WASHINGTON -- The Pentagon will recall at least 90 percent of its roughly 350,000 furloughed civilian workers in coming days, Defense Secretary Chuck Hagel announced yesterday. That pledge, and a deal allowing back pay for all federal workers who have been furloughed, could substantially ease the impact of the government shutdown on the federal workforce.

But the stalemate on ending the shutdown and averting an unprecedented default on the federal debt in less than two weeks was unbroken. In all, about 800,000 federal workers had been furloughed.
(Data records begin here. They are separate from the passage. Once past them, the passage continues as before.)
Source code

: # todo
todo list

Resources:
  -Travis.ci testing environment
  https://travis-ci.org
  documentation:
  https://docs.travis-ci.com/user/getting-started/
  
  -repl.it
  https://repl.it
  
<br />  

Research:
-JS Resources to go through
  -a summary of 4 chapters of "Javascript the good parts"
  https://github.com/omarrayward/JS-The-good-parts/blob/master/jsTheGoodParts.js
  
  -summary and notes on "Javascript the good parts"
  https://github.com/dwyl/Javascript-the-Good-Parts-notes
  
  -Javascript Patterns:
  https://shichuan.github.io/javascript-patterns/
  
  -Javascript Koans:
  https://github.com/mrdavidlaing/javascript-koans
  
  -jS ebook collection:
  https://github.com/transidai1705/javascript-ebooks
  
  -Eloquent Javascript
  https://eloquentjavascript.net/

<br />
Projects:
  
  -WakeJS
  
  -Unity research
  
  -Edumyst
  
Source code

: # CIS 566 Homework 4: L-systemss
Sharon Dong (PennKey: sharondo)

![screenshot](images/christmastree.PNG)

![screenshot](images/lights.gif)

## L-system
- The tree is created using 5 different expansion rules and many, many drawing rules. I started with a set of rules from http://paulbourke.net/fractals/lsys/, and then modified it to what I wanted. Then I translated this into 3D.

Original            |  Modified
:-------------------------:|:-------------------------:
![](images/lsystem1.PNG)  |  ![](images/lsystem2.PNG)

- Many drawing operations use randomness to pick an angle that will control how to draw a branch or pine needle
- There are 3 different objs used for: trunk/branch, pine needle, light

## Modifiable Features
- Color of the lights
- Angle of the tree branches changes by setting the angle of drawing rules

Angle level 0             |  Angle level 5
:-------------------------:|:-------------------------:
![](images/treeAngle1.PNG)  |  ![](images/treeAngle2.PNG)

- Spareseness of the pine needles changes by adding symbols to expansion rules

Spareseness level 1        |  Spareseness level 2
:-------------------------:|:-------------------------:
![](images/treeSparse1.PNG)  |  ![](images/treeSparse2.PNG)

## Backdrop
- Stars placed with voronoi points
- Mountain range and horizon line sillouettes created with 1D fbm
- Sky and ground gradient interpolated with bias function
Only two days after House Speaker John Boehner raised hopes by telling colleagues he won't let the nation go into default, key members of both parties conceded that no one has presented a plausible plan for avoiding it.

There was, however, relief for thousands of furloughed Pentagon workers and the promise of back pay for all federal workers who have been forced off the job.

The Defense Department said the recall is based on a law passed by Congress last week that allows the Pentagon to end furloughs for "employees whose responsibilities contribute to the morale, well-being, capabilities and readiness of service members."

Republicans had complained that the administration was slow to bring back those workers in light of the law.

Boehner, asked yesterday whether Congress was any closer to resolving the larger impasse, replied: "No."

Even the day's top bipartisan achievement -- agreeing to pay furloughed federal employees for the work days they are missing -- was a thin victory. Congress made the same deal after the mid-1990s shutdowns, and yesterday's 407-0 vote was widely expected.

Still, it triggered the sort of derisive quarreling that has prevented Congress from resolving the larger funding and debt dilemmas.

"Of all the bizarre moments" involved in the debate, said Rep. Lloyd Doggett (D-Texas), "this may be the most bizarre: that we will pay people not to work." He called it "the new tea party sense of fiscal responsibility."

House Republicans said they want to ease the pain from the partial shutdown. Democrats said Congress should fully reopen the government and let employees work for the pay they're going to receive.

Senate Majority Leader Harry Reid (D-Nev.) said yesterday the Democratic-controlled Senate will approve retroactive pay for furloughed workers, although he didn't specify when.

Boehner (R-Ohio) and President Barack Obama say they abhor the idea of a default. But they and their respective parties have not budged from positions that bar a solution.

Obama says he will not negotiate tax and spending issues if they are linked to a debt-ceiling hike. Boehner and his GOP allies say they will not raise the ceiling unless Democrats agree to deep spending cuts.

Many House Republicans also demand curbs to Obama's signature health care law as a condition of reopening the government. The president and his allies call the demand absurd.